The International Olympic Council (IOC) has adapted its Olympic Charter so the Olympic Games would feature athletes for whom the sport was a full-time, year-round vocation and winning was their solitary guiding principle. The culture to ‘win at all costs’ in the Olympic Games, according to Arnold (1998), is the ultimate degradation of competitive sport and promotes barriers to integration, inclusiveness and participation.

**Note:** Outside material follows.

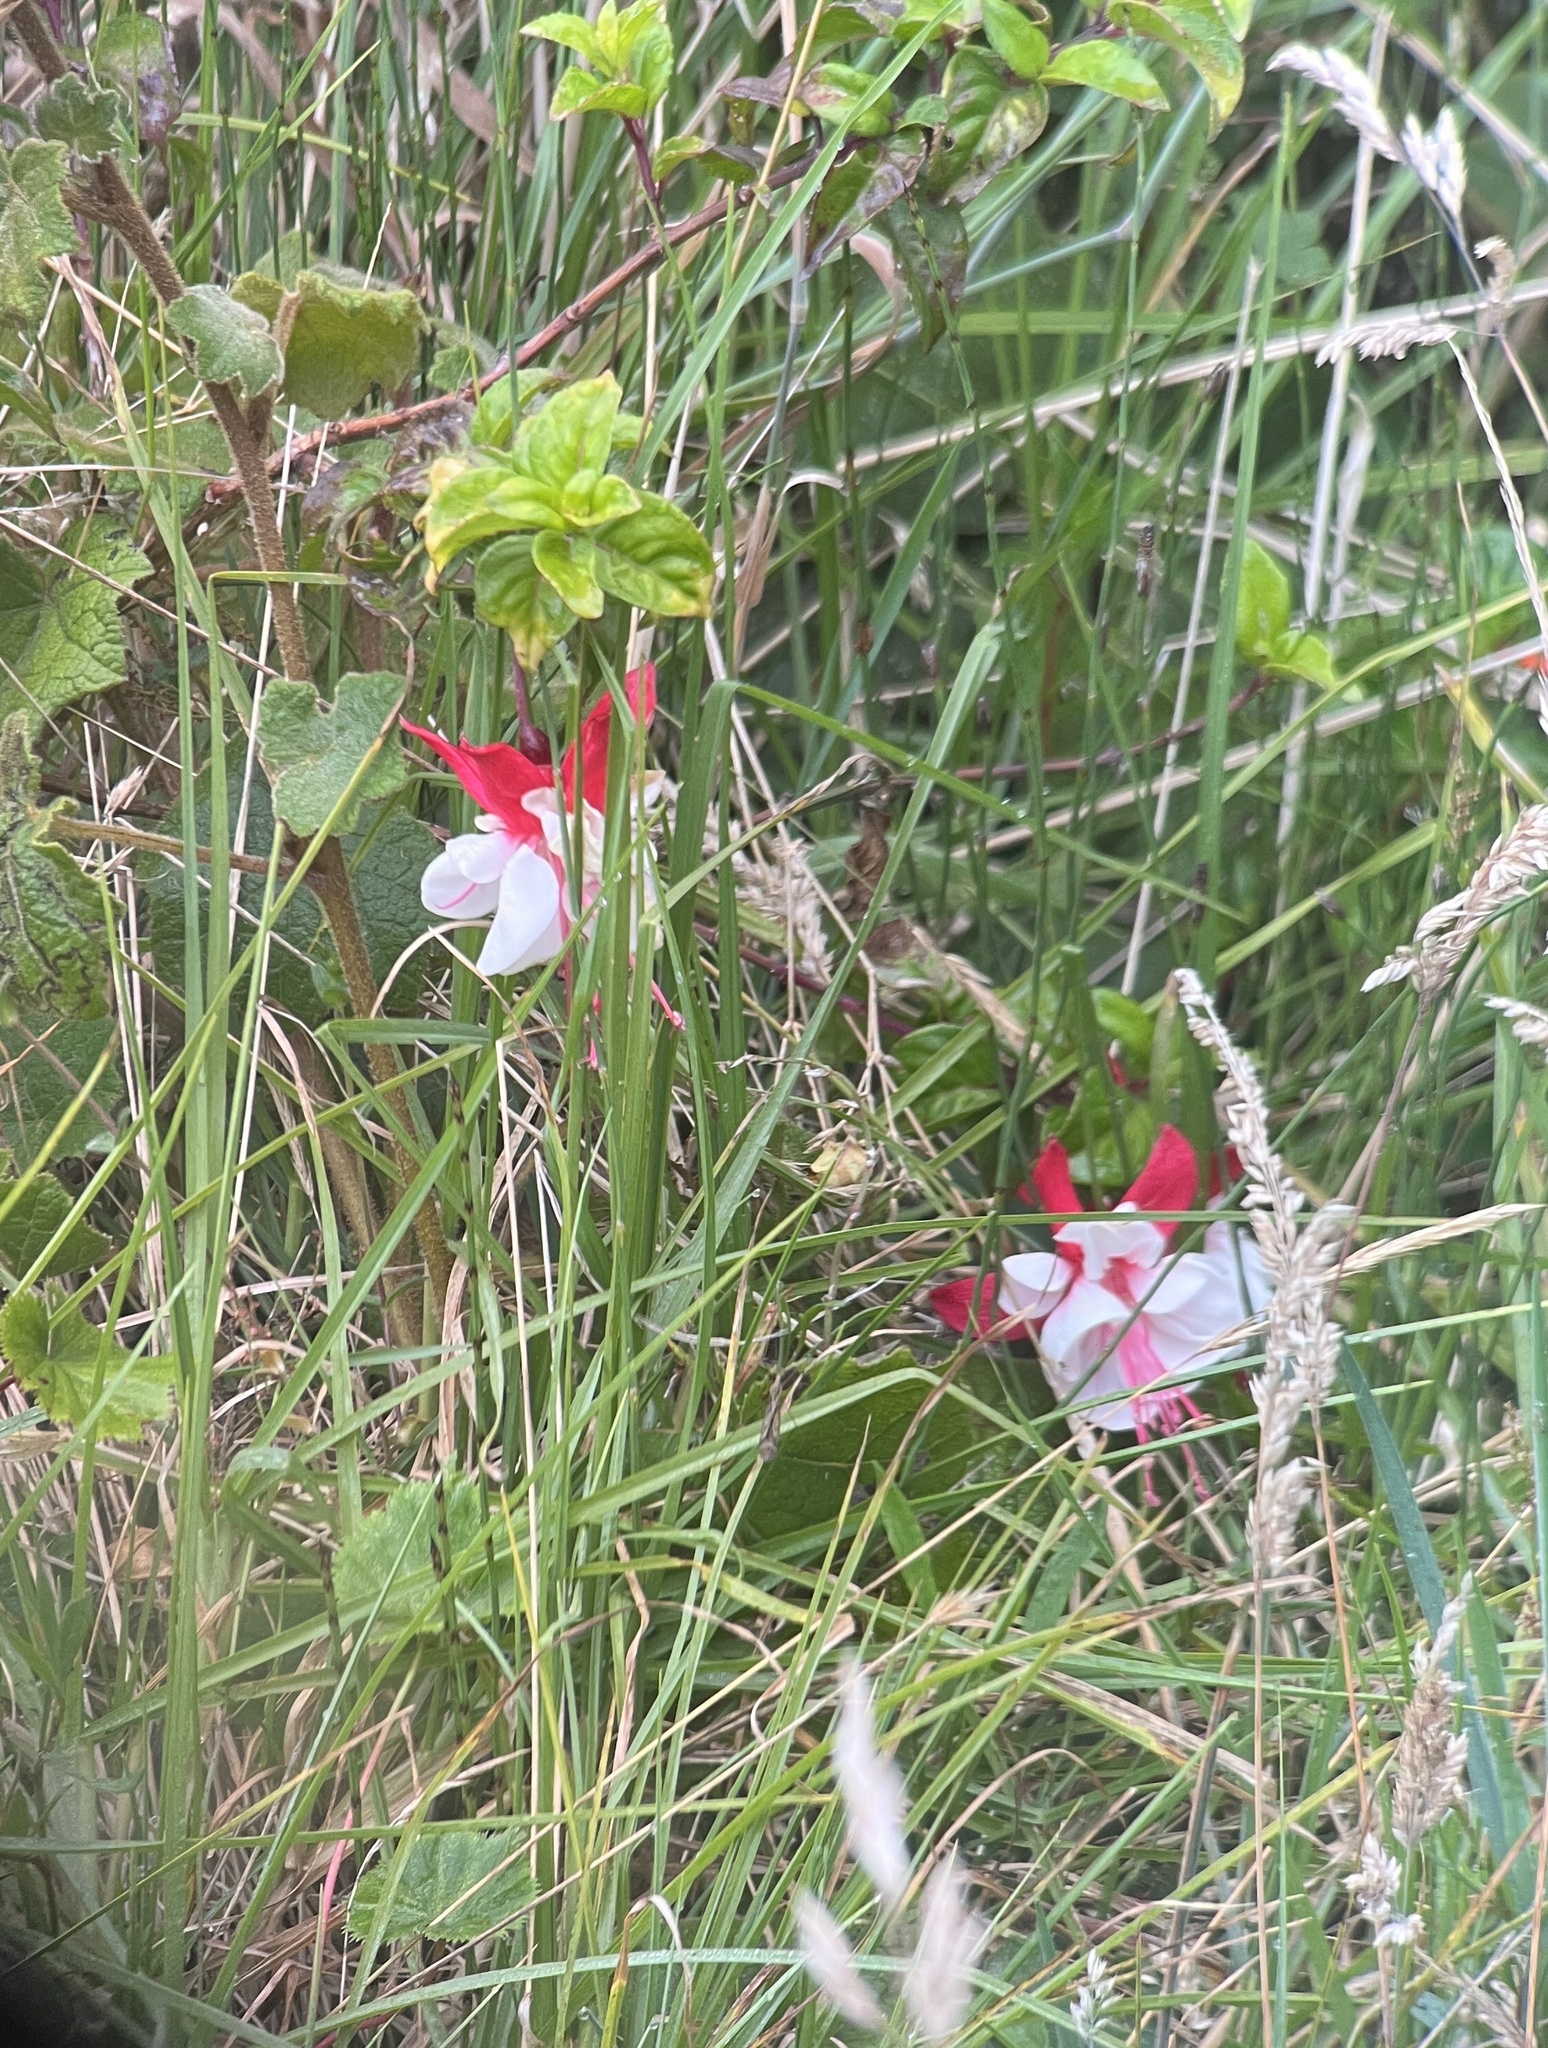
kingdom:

‘To win at all costs exemplifies an attitude of mind and conduct which is the very antithesis of the ethos of sport as a culturally valued practice. It signifies a call for victory, without a corresponding concern for demand for moral virtue’ (Arnold 1998, p.23). Thus, Oliver and Barnes (1998, p.102) have claimed that the overarching ideal would be ‘a world in which all human beings regardless of age, gender, social class, minority or ethnic status, can co-exist as equal members of the community and that their views will be recognised, respected and valued’. In turn, the ideals underpinning the principles of integration and inclusiveness in sport are to support and facilitate minority groups, who have been typically marginalised to participate in a meaningful way.

3.2.3 Elitism and Sport

However, DePauw (1997) claimed that within the context of high performance sport, such ideals are difficult to achieve. By its very nature, elite sport is selective and is based on how well individual bodies perform against one another. Elite and competitive sporting competitions therefore lead to a process of exclusion for many people, whether disabled or not (Bowen 2002). Thibault & Harvey (2013) suggested that according to Bowen’s theory on competitive sport, with the exception of the elite athlete, sport can actually isolate individuals. Those who are isolated will find themselves looking to minor, different or segregated local sporting events, such as the Special Olympics.

76

Today the vast majority of athletes that participate in the Olympic Games are at the top of their game. They are mentally focused and continually strive to run at faster speeds, to jump higher and be physically fitter and stronger. This in turn results in barriers for the inclusion of people with both physical and intellectual disabilities in the Olympic Games.

Consequently, if the Olympic Games are based upon a culture of ‘survival of the fittest’

and ‘win at all costs’ as suggested by Rogan and Rogan (2011) then PWID may never be afforded the opportunity of participating in the mainstream Olympic Games. Apart from a handful of people with physical disabilities who have taken part in the mainstream Olympics, people with physical or intellectual disabilities are generally excluded, despite Coubertin’s essential principles and ideals of ‘participation’ and ‘joy in effort’ being more important than actually winning. However, both groups have Olympic style games specific to their disabilities. People with physical disabilities can seek to participate in the Paralympic Games while people with intellectual disabilities can seek to participate in the SO.